One month on from the EU gender directive, which ruled that car insurance premiums can no longer be differentiated by gender, 17 and 18 year old female drivers have seen premiums jump by a staggering 50%.
There is good news for men, however. Premiums for male drivers have dropped by 12% since the ruling was introduced, according to data from uSwitch.com, the independent price comparison and switching service.
The data, based on quotes of over 20,000 drivers before and after the rules were introduced on 21 December, shows that car insurance premiums for female drivers have so far risen by an average of 8% across the board, less than the industry prediction of 25%.

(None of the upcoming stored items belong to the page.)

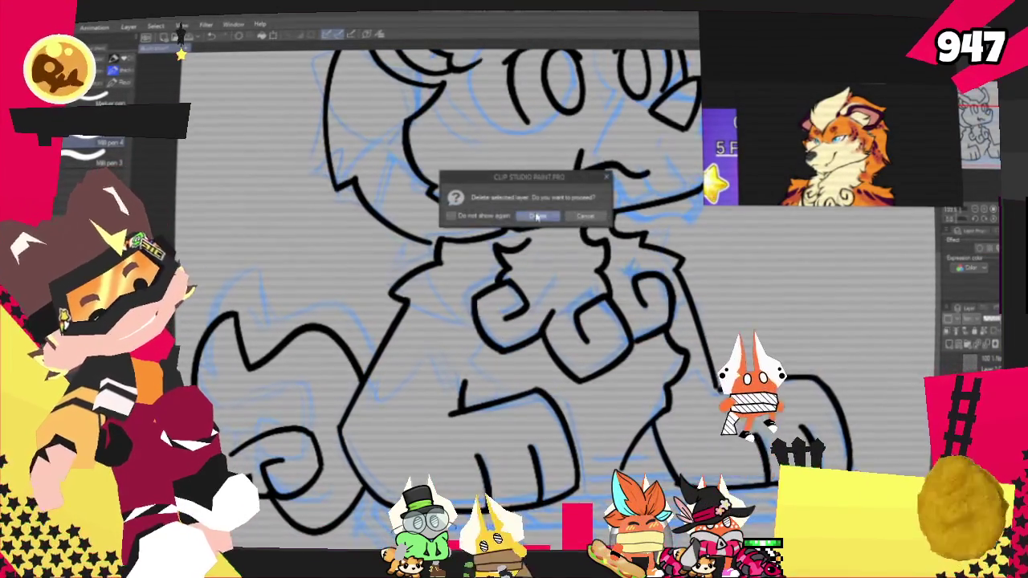
pyautogui.click(537, 217)
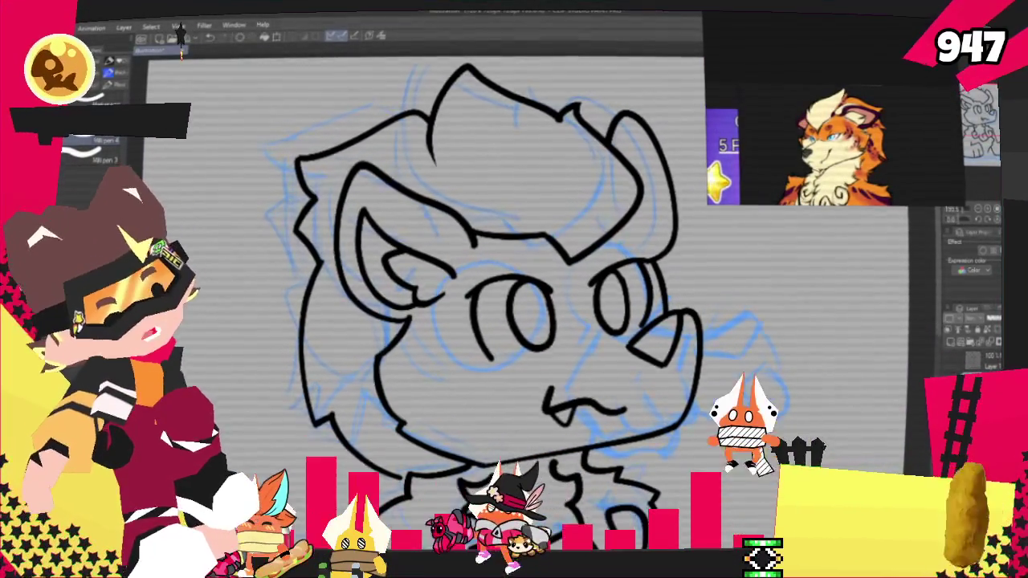
pyautogui.press('ctrl+z')
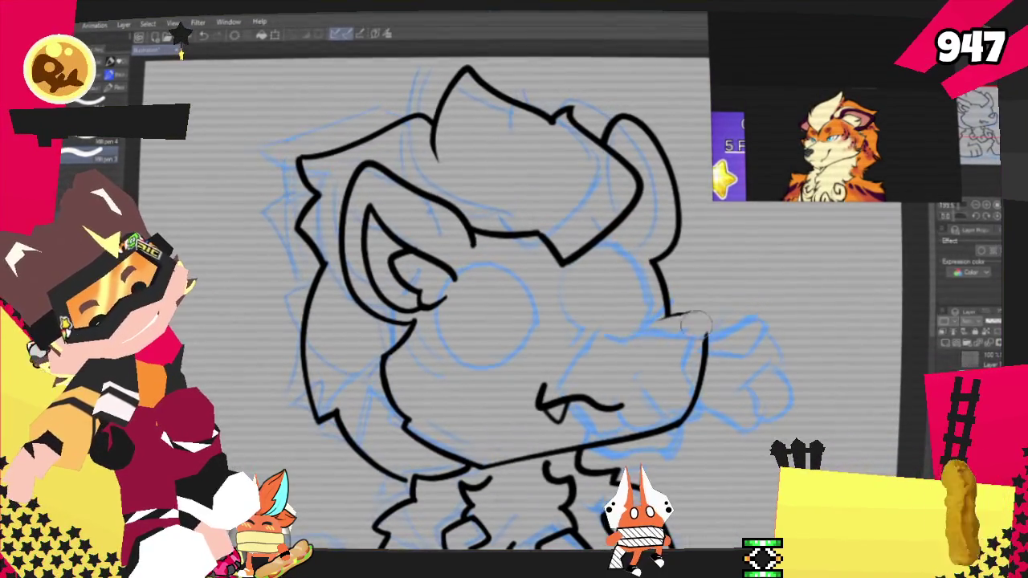
pyautogui.moveTo(678, 323); pyautogui.dragTo(696, 303)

But young women are witnessing rises that are twice as high as this prediction. Average premiums for 17 and 18 year old female drivers have gone from £1,307 to £1,965 - a 50% increase. 19 to 21 year olds have also seen a jump of 13%, taking their average premium to £1,098.
Overall premiums for male drivers have dropped by 6%, with 19 to 21 year olds seeing one of the biggest decreases of 12%. Male drivers over the age of 71 have also seen their premiums drop by 12%.
All in all, the gender gap has significantly narrowed, from 14% to 2%, showing that insurers have jumped on the new legislation. However, across every age group except the over 71s, men still pay more; the average premium for men is £619, compared to £529 for women.
Michael Ossei, personal finance expert at uSwitch.com, says: "There's not quite cause for young men to jump up and down in celebration. Despite the shock hike in female premiums, 17 and 18 year old men still pay the most for their car insurance. It's our hope that the relentlessly high premiums do not discourage young people from learning to drive."